_Information supplied_:
___

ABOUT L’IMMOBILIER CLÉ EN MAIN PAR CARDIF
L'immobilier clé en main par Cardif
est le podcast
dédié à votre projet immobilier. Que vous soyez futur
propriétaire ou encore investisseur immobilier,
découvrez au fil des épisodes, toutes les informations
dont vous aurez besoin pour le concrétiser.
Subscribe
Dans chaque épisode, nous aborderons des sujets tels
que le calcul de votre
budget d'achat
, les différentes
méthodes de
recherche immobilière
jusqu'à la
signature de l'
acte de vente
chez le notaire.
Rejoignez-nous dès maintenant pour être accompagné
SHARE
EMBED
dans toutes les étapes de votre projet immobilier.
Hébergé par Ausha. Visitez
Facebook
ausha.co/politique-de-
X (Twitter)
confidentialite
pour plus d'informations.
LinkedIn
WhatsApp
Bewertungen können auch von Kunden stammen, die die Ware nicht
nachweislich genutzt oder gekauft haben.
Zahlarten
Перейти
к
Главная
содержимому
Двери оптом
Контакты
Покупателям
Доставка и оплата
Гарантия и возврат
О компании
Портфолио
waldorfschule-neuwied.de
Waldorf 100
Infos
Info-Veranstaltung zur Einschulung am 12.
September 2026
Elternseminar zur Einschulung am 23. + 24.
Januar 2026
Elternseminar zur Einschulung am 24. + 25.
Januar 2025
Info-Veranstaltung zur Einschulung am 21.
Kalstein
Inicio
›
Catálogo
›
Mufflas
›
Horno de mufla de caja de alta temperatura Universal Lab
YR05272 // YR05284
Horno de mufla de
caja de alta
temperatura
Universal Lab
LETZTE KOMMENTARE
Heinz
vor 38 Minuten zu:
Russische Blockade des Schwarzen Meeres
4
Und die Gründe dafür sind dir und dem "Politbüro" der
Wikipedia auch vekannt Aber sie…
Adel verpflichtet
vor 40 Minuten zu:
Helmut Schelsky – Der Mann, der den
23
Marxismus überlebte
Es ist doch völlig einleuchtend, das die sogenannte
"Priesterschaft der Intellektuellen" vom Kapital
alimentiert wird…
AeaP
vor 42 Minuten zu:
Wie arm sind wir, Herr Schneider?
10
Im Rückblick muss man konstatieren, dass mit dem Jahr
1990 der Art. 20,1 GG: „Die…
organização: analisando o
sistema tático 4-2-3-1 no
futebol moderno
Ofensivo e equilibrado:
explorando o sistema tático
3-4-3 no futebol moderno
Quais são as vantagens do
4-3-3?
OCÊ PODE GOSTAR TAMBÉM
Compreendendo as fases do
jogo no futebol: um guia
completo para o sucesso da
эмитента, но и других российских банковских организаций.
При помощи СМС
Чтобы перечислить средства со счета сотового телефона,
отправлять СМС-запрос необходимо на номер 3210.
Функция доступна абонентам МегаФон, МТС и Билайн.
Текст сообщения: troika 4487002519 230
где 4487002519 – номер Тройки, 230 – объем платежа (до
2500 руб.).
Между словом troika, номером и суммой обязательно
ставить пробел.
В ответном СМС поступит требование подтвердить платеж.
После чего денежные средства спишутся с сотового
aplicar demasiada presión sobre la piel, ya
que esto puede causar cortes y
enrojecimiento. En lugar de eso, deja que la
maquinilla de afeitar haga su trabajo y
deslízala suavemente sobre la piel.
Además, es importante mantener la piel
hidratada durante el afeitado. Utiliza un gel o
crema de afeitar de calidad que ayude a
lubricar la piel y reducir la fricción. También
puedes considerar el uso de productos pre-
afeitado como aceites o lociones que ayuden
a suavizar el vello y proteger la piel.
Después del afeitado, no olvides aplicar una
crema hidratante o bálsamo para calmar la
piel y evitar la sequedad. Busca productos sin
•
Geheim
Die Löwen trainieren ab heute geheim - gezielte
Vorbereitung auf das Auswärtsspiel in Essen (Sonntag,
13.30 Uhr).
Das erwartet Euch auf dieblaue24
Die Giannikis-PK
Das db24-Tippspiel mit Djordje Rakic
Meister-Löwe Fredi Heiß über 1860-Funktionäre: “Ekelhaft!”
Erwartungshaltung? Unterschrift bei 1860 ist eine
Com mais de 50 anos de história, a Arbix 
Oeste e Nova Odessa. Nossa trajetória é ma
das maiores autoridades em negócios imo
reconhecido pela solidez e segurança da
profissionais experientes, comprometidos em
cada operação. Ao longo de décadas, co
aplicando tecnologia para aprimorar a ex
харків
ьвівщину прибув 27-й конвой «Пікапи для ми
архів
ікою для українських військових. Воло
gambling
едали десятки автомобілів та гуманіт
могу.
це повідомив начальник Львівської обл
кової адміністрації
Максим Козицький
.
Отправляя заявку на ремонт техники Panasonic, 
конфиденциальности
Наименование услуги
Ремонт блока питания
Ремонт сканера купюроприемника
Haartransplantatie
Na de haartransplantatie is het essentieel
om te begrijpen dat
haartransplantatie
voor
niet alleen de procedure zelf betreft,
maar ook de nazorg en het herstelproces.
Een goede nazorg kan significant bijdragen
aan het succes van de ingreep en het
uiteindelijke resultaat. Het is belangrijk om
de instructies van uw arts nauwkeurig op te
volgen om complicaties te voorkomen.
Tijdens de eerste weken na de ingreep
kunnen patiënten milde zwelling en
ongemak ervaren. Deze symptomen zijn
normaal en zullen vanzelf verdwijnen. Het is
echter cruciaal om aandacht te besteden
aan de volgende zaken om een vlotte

___

Going through the material, count each line that carries the word "nous", and output only that count.

2